Pressemitteilung vom 02.03.2022

Nukleare Sicherheit bedarf einer Neubewertung

Zur Debatte um den Weiterbetrieb von Atomkraftwerken in Deutschland erklärt Stefan Wenzel, Sprecher für Umwelt und nukleare Sicherheit:

Vor dem Hintergrund von Putins Angriffskrieg müssen die Sicherheitsanforderungen für nukleare Anlagen in ganz Europa überprüft werden. Ein Angriff in einem kriegerischen Konflikt gehörte bislang nicht zu den möglichen Szenarien. Das Schadenspotential von laufenden Reaktoren und Brennelementen in Nasslagern ist jedoch riesig. Kampfhandlungen in unmittelbarer Nähe von Kraftwerken in der Ukraine, die Drohungen des russischen Staatspräsidenten und verschiedene Cyberangriffe der vergangenen Monate auf kritische Infrastruktur im Westen müssen wir deshalb sehr ernst nehmen, sie sind eine Gefahr.

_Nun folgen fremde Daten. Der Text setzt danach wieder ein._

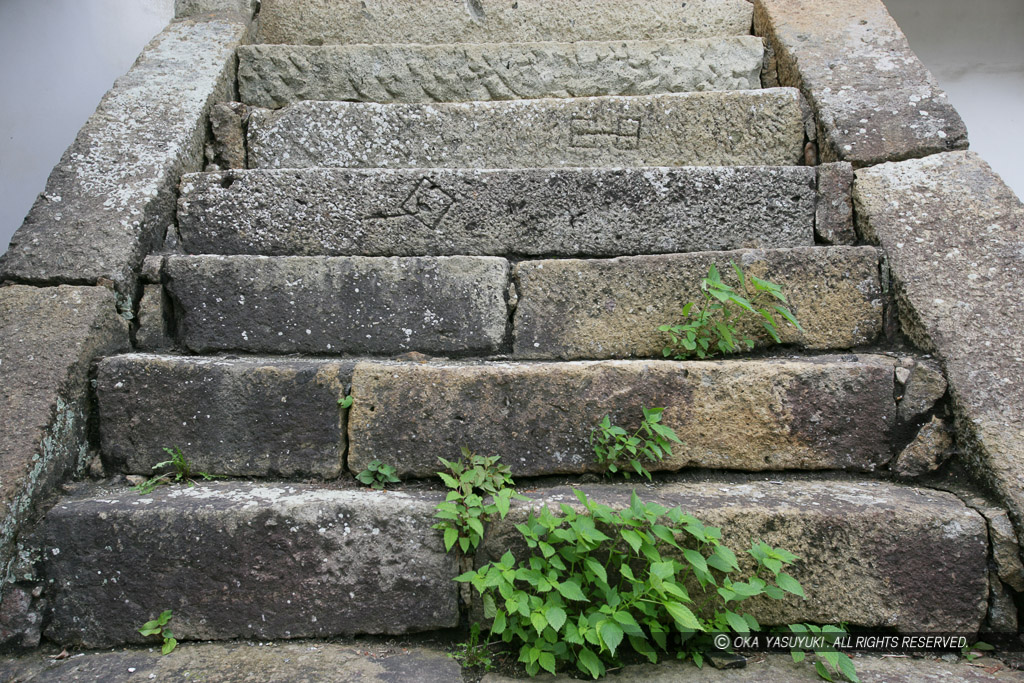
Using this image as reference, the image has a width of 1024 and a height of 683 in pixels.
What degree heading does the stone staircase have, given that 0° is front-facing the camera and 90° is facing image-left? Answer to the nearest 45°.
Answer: approximately 0°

Ein Weiterbetrieb der drei verbliebenen AKWs in Deutschland, deren Betriebsgenehmigungen Ende des Jahres auslaufen, würde zudem ein technisches Sicherheitsrisiko darstellen. Die Prüfung durch das BMWK hat ergeben, dass die Anlagen auch kurzfristig keinen Beitrag für eine im doppelten Sinn sichere Energieversorgung leisten können. Wenn jetzt zwei Konzerne einen Weiterbetrieb – mit verringerten Sicherheitsanforderungen – anbieten, ist das verantwortungslos.

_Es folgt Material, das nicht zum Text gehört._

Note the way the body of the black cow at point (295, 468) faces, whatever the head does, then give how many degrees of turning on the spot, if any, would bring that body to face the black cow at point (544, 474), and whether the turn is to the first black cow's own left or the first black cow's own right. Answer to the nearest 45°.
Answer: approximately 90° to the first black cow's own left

Wir erwarten, dass neben aktuell zu prüfenden Fragen der Versorgungssicherheit, die europäischen Atomaufsichtsbehörden auch die Sicherheitsanforderungen für nukleare Sicherheit und die Sicherung gegen Einwirkungen Dritter vornehmen. Neben einer schnellen Erstprüfung ist dafür eine gründliche Bedrohungsanalyse erforderlich. In einem zugespitzten Konflikt ist jedes nukleare Kraftwerk und jedes Nasslager mit radioaktiven Abfällen eine strategische Schwäche. Deutschland ist auf die neue Lage besser vorbereitet als viele andere Länder. Ein hohes Maß an Sicherheit gewinnt man aber erst durch die Endlagerung.